Another popular way to implement cross-validation is to choose the number of folds equal to the number of data points in the dataset. In other words, if there are N data points, we set k=N. This means that we will end up having to do N iterations of cross-validation, but in every iteration, the training set will consist of only a single data point. The advantage of this procedure is that we get to use all-but-one data points for training. Hence, this procedure is also known as leave-one-out cross-validation.

In scikit-learn, this functionality is provided by the LeaveOneOut method from the model_selection module:

In [11]: from sklearn.model_selection import LeaveOneOut

This object can be passed directly to the cross_val_score function in the following way:

In [12]: scores = cross_val_score(model, X, y, cv=LeaveOneOut())

Because every test set now contains a single data point, we would expect the scorer to return 150 values—one for each data point in the dataset. Each of these points we get could be either right or wrong. Hence, we expect scores to be a list of ones (1) and zeros (0), which corresponds to correct and incorrect classifications, respectively:

In [13]: scores
Out[13]: array([ 1., 1., 1., 1., 1., 1., 1., 1., 1., 1., 1., 1., 1.,
                 1., 1., 1., 1., 1., 1., 1., 1., 1., 1., 1., 1., 1.,
                 1., 1., 1., 1., 1., 1., 1., 1., 1., 1., 1., 1., 1.,
                 1., 1., 1., 1., 1., 1., 1., 1., 1., 1., 1., 1., 1.,
                 1., 1., 1., 1., 1., 1., 1., 1., 1., 1., 1., 1., 1.,
                 1., 1., 1., 1., 1., 0., 1., 0., 1., 1., 1., 1., 1.,
                 1., 1., 1., 1., 1., 0., 1., 1., 1., 1., 1., 1., 1.,
                 1., 1., 1., 1., 1., 1., 1., 1., 1., 1., 1., 1., 1.,
                 1., 1., 0., 1., 1., 1., 1., 1., 1., 1., 1., 1., 1.,
                 1., 1., 0., 1., 1., 1., 1., 1., 1., 1., 1., 1., 1.,
                 1., 1., 1., 0., 1., 1., 1., 1., 1., 1., 1., 1., 1.,
                 1., 1., 1., 1., 1., 1., 1.])
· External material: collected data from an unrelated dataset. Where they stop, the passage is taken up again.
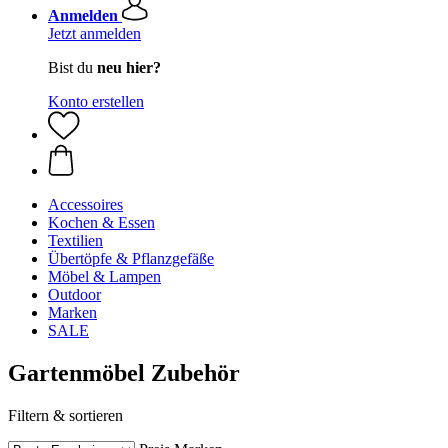
Anmelden
Jetzt anmelden
Bist du
neu hier?
Konto erstellen
Accessoires
Kochen & Essen
Textilien
Übertöpfe & Pflanzgefäße
Möbel & Lampen
Outdoor
Marken
SALE
Gartenmöbel Zubehör
Filtern & sortieren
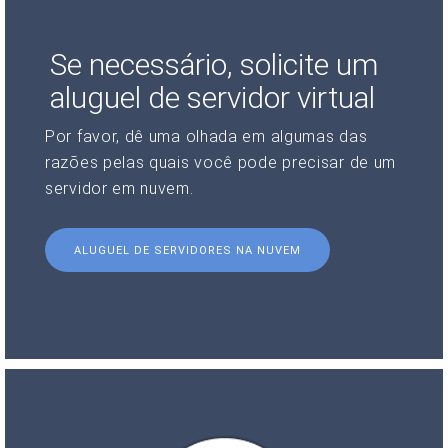
Se necessário, solicite um
aluguel de servidor virtual
Por favor, dê uma olhada em algumas das
razões pelas quais você pode precisar de um
servidor em nuvem.
ALUGUEL DE SERVIDORES NA NUVEM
If we want to know the average performance of the classifier, we would still compute the mean and standard deviation of the scores:

In [14]: scores.mean(), scores.std()
Out[14]: (0.95999999999999996, 0.19595917942265423)

We can see this scoring scheme returns very similar results to five-fold cross-validation.